• [What is being asked]
Edit the material from its first line through the line containing "(CNR), journaliste, écrivain", inclusive, replacing "Agrikultur" with "Agriculture" and leaving everything else as it is.

Start of Block

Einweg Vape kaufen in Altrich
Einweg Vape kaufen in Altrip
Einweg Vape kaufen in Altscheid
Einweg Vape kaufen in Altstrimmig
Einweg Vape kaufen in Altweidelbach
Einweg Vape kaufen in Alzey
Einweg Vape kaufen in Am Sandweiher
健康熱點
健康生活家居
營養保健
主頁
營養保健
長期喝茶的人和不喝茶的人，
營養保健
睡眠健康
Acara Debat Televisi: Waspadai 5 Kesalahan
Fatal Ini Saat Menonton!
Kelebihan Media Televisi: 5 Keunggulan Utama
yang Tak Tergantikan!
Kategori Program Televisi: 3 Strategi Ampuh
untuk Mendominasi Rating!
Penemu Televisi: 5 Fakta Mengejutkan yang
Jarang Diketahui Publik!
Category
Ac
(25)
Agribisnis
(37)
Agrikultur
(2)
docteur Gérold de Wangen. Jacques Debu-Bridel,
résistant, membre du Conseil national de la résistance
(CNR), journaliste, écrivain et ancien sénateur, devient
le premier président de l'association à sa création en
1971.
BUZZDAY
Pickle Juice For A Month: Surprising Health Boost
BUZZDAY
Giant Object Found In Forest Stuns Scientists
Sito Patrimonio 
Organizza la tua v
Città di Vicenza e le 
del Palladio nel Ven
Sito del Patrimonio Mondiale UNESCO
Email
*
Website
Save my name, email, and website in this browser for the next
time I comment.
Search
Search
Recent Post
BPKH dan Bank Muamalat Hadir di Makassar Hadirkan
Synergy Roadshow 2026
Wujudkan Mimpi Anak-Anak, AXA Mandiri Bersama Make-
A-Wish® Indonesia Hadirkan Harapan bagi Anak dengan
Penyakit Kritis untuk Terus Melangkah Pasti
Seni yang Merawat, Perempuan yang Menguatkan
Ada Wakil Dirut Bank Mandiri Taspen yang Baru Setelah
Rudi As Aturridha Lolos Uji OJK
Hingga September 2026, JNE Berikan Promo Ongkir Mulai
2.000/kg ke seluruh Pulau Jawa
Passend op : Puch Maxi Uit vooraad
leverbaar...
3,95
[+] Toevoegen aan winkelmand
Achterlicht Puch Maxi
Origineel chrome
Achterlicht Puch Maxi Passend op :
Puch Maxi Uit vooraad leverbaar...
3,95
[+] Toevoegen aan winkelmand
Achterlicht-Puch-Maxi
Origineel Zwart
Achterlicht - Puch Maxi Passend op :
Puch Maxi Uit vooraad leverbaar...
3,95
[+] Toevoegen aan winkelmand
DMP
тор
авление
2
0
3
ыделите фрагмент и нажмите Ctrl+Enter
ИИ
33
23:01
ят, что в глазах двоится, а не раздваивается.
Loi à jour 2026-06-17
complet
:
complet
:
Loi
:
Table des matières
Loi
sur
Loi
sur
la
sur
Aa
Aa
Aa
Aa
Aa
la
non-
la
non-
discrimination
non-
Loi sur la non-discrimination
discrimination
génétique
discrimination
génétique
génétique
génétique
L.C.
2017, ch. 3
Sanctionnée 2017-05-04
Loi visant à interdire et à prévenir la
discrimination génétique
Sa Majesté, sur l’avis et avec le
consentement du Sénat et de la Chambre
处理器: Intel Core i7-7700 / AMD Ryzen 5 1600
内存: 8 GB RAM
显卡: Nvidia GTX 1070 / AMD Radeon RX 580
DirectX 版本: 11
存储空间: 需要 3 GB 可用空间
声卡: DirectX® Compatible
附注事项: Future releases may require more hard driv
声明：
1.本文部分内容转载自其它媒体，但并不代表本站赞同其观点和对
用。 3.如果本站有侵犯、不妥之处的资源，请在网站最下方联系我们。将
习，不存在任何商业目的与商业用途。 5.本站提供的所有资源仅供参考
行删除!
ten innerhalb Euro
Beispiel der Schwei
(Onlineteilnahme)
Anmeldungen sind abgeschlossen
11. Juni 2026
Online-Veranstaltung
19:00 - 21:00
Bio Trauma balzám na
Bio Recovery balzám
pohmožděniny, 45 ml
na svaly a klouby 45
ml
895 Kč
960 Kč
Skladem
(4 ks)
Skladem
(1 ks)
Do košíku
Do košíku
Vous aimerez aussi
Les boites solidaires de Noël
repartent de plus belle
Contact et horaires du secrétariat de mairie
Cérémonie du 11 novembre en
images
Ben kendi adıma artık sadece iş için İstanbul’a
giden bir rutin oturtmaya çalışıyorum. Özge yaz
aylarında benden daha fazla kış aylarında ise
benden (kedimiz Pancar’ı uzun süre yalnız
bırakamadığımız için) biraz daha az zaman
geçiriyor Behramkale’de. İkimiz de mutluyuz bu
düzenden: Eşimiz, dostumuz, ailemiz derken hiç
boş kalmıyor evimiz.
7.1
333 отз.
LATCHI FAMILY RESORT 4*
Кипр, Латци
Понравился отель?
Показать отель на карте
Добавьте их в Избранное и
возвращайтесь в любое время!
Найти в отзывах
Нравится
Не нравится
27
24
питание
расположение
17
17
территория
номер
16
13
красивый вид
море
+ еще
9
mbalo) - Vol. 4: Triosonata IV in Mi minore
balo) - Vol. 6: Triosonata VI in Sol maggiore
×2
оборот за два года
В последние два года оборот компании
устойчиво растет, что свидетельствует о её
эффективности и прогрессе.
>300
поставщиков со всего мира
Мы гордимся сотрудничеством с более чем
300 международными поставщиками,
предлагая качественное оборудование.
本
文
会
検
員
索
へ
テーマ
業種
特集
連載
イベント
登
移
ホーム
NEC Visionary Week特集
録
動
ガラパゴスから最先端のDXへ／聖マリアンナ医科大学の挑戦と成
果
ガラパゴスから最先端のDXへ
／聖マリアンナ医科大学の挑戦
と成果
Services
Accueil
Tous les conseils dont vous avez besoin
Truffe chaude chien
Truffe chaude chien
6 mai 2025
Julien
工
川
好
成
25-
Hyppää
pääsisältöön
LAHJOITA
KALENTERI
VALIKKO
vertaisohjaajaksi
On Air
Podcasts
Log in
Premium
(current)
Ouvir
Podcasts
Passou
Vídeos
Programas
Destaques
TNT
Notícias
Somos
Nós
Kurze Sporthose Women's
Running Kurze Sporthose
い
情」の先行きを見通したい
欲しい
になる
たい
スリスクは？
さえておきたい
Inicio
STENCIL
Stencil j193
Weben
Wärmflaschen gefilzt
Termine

End of Block

• [Exercise response]
Einweg Vape kaufen in Altrich
Einweg Vape kaufen in Altrip
Einweg Vape kaufen in Altscheid
Einweg Vape kaufen in Altstrimmig
Einweg Vape kaufen in Altweidelbach
Einweg Vape kaufen in Alzey
Einweg Vape kaufen in Am Sandweiher
健康熱點
健康生活家居
營養保健
主頁
營養保健
長期喝茶的人和不喝茶的人，
營養保健
睡眠健康
Acara Debat Televisi: Waspadai 5 Kesalahan
Fatal Ini Saat Menonton!
Kelebihan Media Televisi: 5 Keunggulan Utama
yang Tak Tergantikan!
Kategori Program Televisi: 3 Strategi Ampuh
untuk Mendominasi Rating!
Penemu Televisi: 5 Fakta Mengejutkan yang
Jarang Diketahui Publik!
Category
Ac
(25)
Agribisnis
(37)
Agriculture
(2)
docteur Gérold de Wangen. Jacques Debu-Bridel,
résistant, membre du Conseil national de la résistance
(CNR), journaliste, écrivain et ancien sénateur, devient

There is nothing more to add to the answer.